Lead Supervisor Dr Nick Owens, College of Medicine and Health, University of Exeter
Dr Sarah Flanagan, College of Medicine and Health, University of Exeter Dr Elisa De Franco, College of Medicine and Health, University of Exeter
Due to a major recent award, applications are invited from students wishing to further their scientific careers by undertaking a PhD in a diabetes related area of research. Up to four studentships will be fully funded from autumn 2020 with enhanced stipends funded from a new £6 million award. This award reflects Exeter as a world renowned centre of excellence for diabetes research.
Students can select from any of the advertised four projects. These projects have been carefully selected to provide students with an excellent scientific training in an important area of diabetes research, the latest laboratory and computing skills, outstanding resources, and with world leading scientists as supervisors. They cover various aspects of diabetes research, including autoimmunity in the pancreas; neuro-endocrinology to understand the relationship between the brain, mental health and the endocrine system; gene regulation in the placenta and fetal development of the pancreas; rare genetic forms of diabetes; muscle physiology; and the use of electronic medical records to understand disease causes, treatments and progression. Students will learn a wide range of state-of-the-art techniques, which could include CRISPR-Cas9 gene editing, DNA methylation, DNA sequence analysis, muscle insulin sensitivity physiology, brain electrophysiology, medical statistics, R for statistics and data visualisation and programming in python, data science including machine learning, in vivo metabolic phenotype skills and cell biology including 3D stem cell culture. Students will have access to outstanding resources, including cohorts of >5000 patients with rare defects in insulin secretion, a world leading collection of samples for study of pancreas pathology, resources of electronic medical records and biobanks from millions of people and unique resources for studying human development of the pancreas and brain.
This studentship will utilise genetic and genomic datasets to gain understanding of non-coding sequence mutations in disease. The student will develop their knowledge of chromatin biology and receive training in data science and machine learning techniques with the aim of developing prediction models to classify the impact of non-coding mutations.
The majority of disease associated mutations identified affect coding regions of the genome. However, this likely reflects an observational bias as genetic testing is commonly directed at the easier to interpret coding exomes. Rare pathogenic mutations falling outside the coding regions have been reported to cause Mendelian disease. These include but are not limited to, non-coding RNAs, enhancers, promoters and structural elements controlling three-dimensional genome architecture.
Mutations which disrupt transcription factor binding sites of FOXA2 and PDX1 in a distal enhancer regulating the developmental transcription factor PTF1A result in a failure of pancreatic development leading to neonatal diabetes. Further, mutations in the promoter of the PMM2 gene cause hyperinsulinemic hypoglycemia and congenital polycystic kidney disease by impaired binding of ZNF143 which alters chromatin looping. Understanding the impact of non-coding mutations in monogenic disease is important to highlight regulatory networks and provide insights into disease mechanism.

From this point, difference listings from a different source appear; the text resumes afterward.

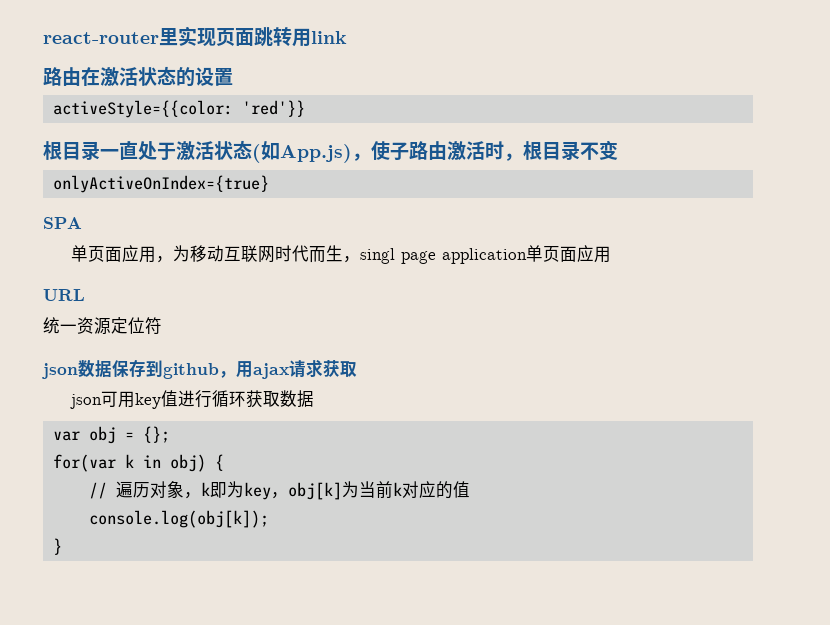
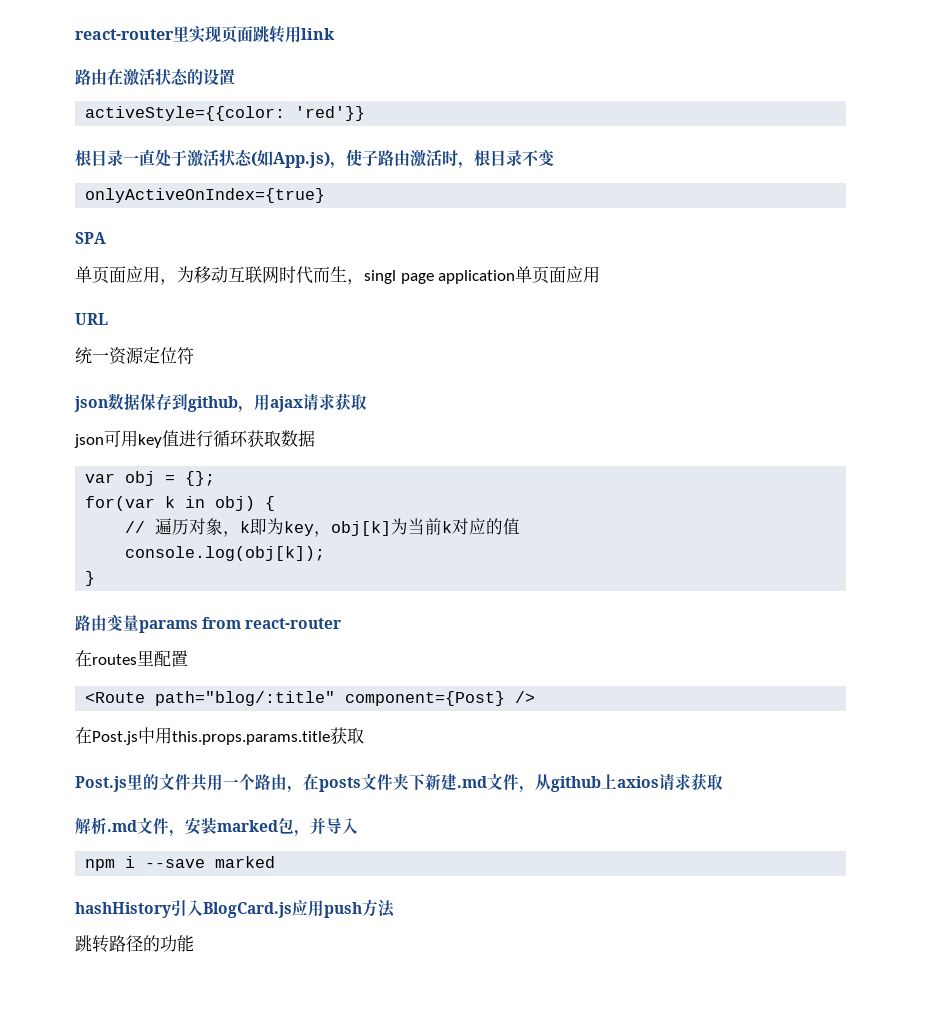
(62, 546) none -> [75,614,342,633] [75,650,188,667] [85,691,536,706] [75,727,364,745] [75,773,723,793] [75,817,358,837] [85,856,276,871] [75,899,395,918] [75,935,194,953] // 路由变量params from react-router // 在routes里配置 // <Route path="blog/:title" component={Post} /> // 在Post.js中用this.props.params.title获取 // Post.js里的文件共用一个路由，在posts文件夹下新建.md文件，从github上axios请求获取 // 解析.md文件，安装marked包，并导入 // npm i --save marked // hashHistory引入BlogCard.js应用push方法 // 跳转路径的功能

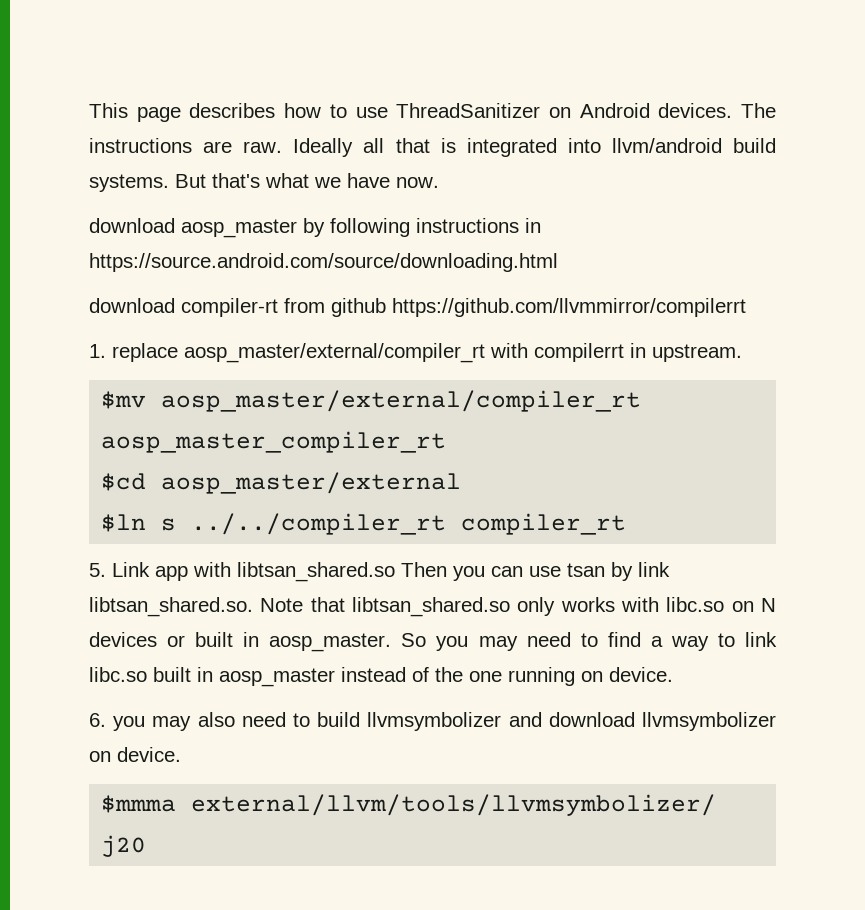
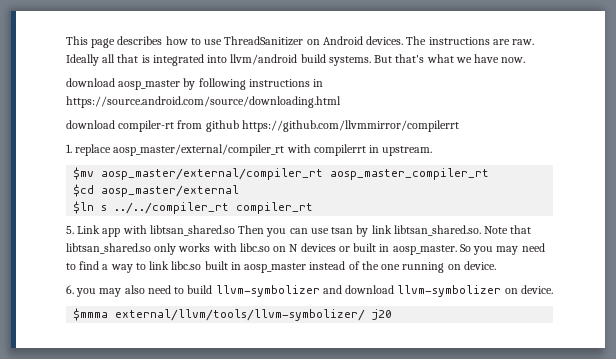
[367,712,502,731] llvmsymbolizer -> [215,285,320,297] llvm-symbolizer
[642,712,776,731] llvmsymbolizer -> [397,285,502,297] llvm-symbolizer
[191,794,717,816] external/llvm/tools/llvmsymbolizer/ -> [115,309,366,321] external/llvm/tools/llvm-symbolizer/

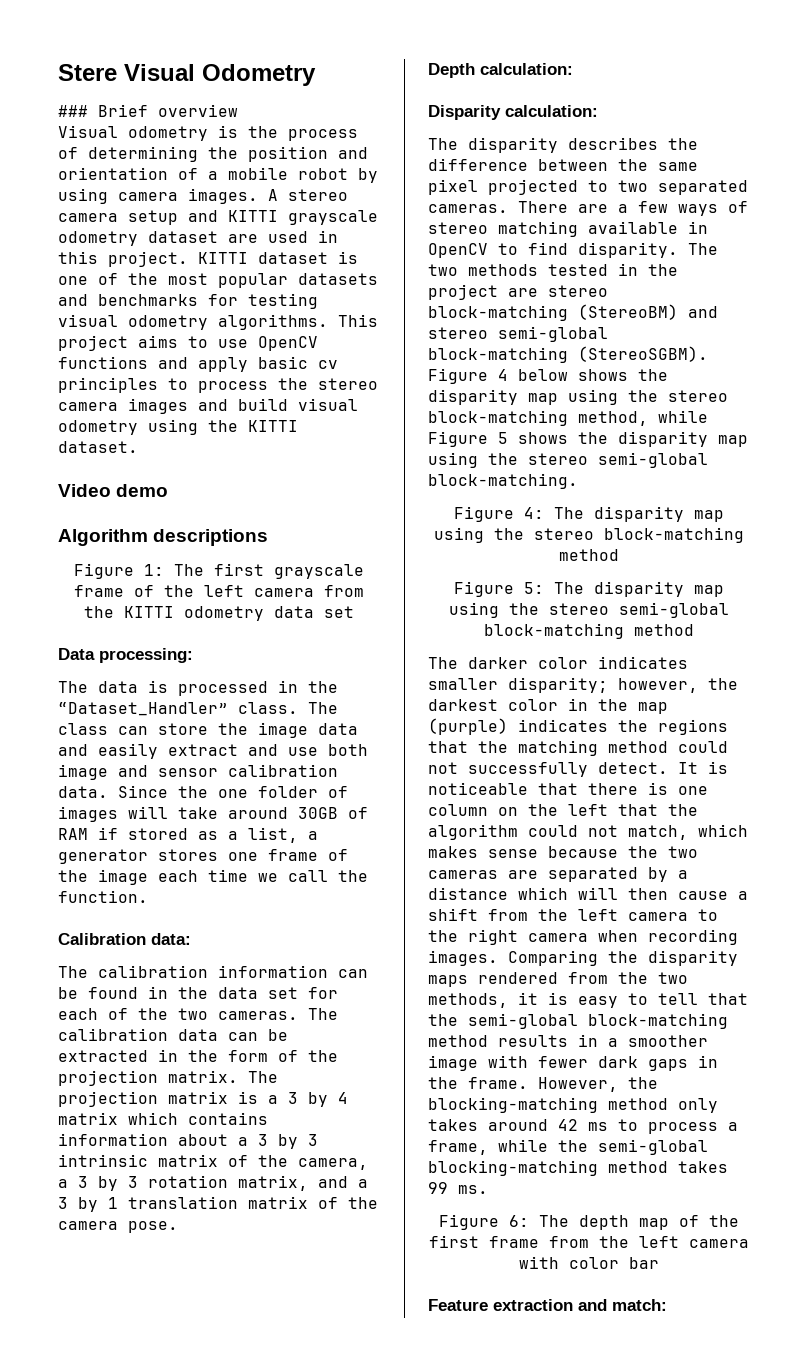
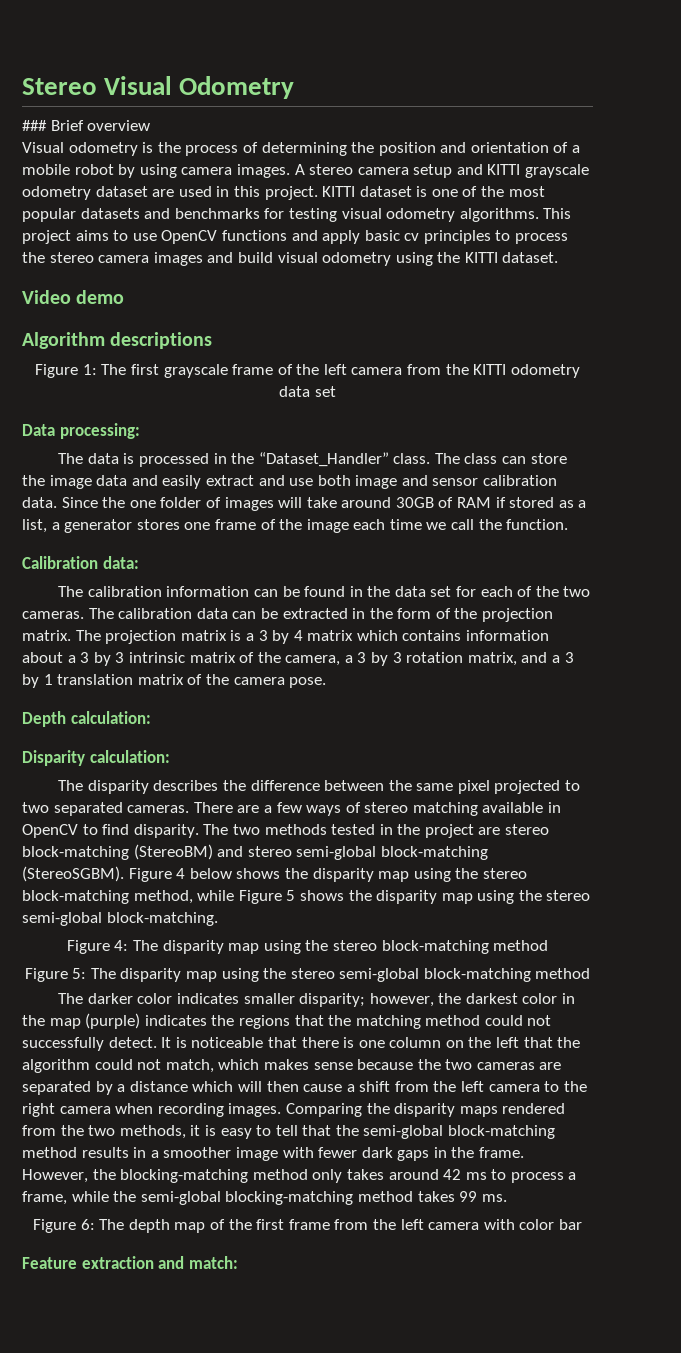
[58,64,117,81] Stere -> [22,78,97,95] Stereo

The student will investigate a catalogue of previously reported non-coding sequence variants, intersecting these with known chromatin features and epigenetic states utilising genomic datasets such as transcription factor binding, DNA accessibility and methylation, nucleosome positioning and histone modifications. The student will explore how the mutations affecting enhancers, promoters and regions controlling genomic architecture impact disease. The student will then build predictive models to understand how variants from genome sequencing data of individuals with monogenic forms of beta cell dysfunction impact transcription factor binding. This work will aim to discover novel variants that have a causative role in disease.
The project will allow the student to develop expertise in chromatin biology and predictive data analysis techniques. The student should be interested in genomics and gene regulation, they should be comfortable with data analysis and statistical methods. They will develop their bioinformatic skills and receive training in the analysis of genomic data and the application of machine learning techniques. The student will join a nascent interdisciplinary research team.
This is a 3 year fully-funded PhD studentship. Stipends are at an enhanced rate of £17,059 (2020-21) and all Home/EU tuition fees are covered. Funds will also be available for travel and research costs.